• What you are asked to do
Where an entry contains a picture, skip the picture and write out everything else exactly.

• Given information

Segment Open

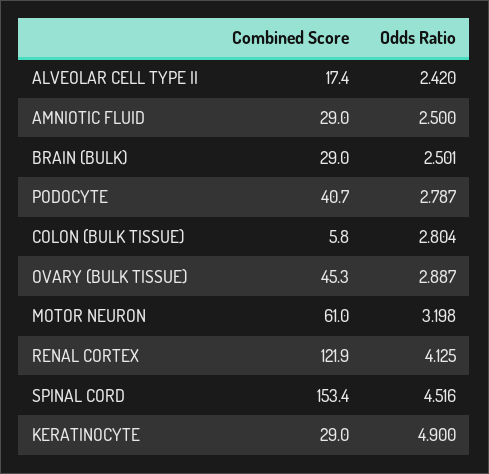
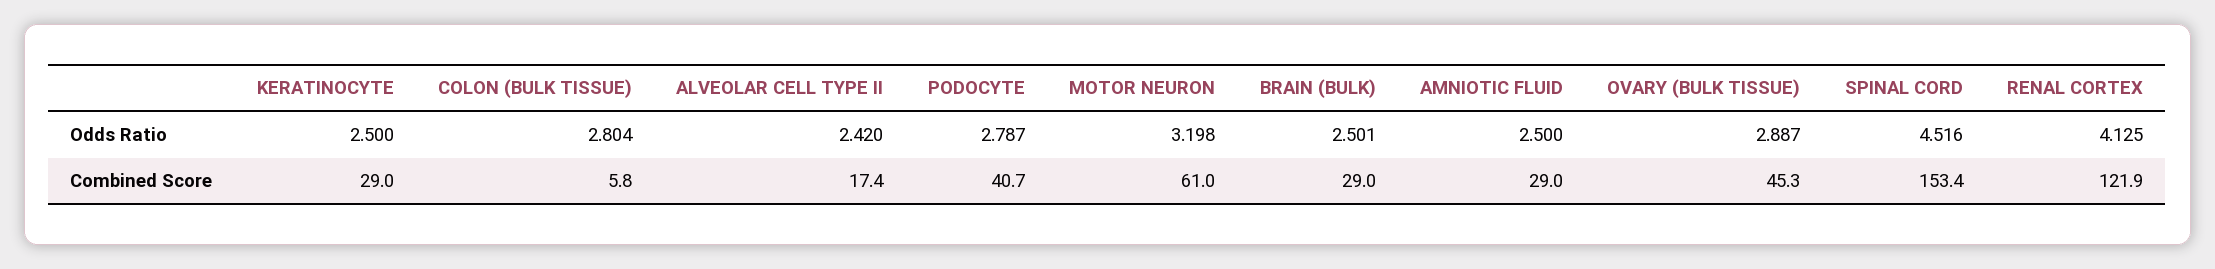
  {
    "Combined Score": {
      "ALVEOLAR CELL TYPE II": 17.4,
      "AMNIOTIC FLUID": 29,
      "BRAIN (BULK)": 29,
      "PODOCYTE": 40.7,
      "COLON (BULK TISSUE)": 5.8,
      "OVARY (BULK TISSUE)": 45.3,
      "MOTOR NEURON": 61,
      "RENAL CORTEX": 121.9,
      "SPINAL CORD": 153.4,
      "KERATINOCYTE": 29
    },
    "Odds Ratio": {
      "ALVEOLAR CELL TYPE II": 2.42,
      "AMNIOTIC FLUID": 2.5,
      "BRAIN (BULK)": 2.501,
      "PODOCYTE": 2.787,
      "COLON (BULK TISSUE)": 2.804,
      "OVARY (BULK TISSUE)": 2.887,
      "MOTOR NEURON": 3.198,
      "RENAL CORTEX": 4.125,
      "SPINAL CORD": 4.516,
-     "KERATINOCYTE": 4.9
+     "KERATINOCYTE": 2.5
    }
  }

Segment Closed

• Final answer
  {
    "Combined Score": {
      "ALVEOLAR CELL TYPE II": 17.4,
      "AMNIOTIC FLUID": 29,
      "BRAIN (BULK)": 29,
      "PODOCYTE": 40.7,
      "COLON (BULK TISSUE)": 5.8,
      "OVARY (BULK TISSUE)": 45.3,
      "MOTOR NEURON": 61,
      "RENAL CORTEX": 121.9,
      "SPINAL CORD": 153.4,
      "KERATINOCYTE": 29
    },
    "Odds Ratio": {
      "ALVEOLAR CELL TYPE II": 2.42,
      "AMNIOTIC FLUID": 2.5,
      "BRAIN (BULK)": 2.501,
      "PODOCYTE": 2.787,
      "COLON (BULK TISSUE)": 2.804,
      "OVARY (BULK TISSUE)": 2.887,
      "MOTOR NEURON": 3.198,
      "RENAL CORTEX": 4.125,
      "SPINAL CORD": 4.516,
-     "KERATINOCYTE": 4.9
+     "KERATINOCYTE": 2.5
    }
  }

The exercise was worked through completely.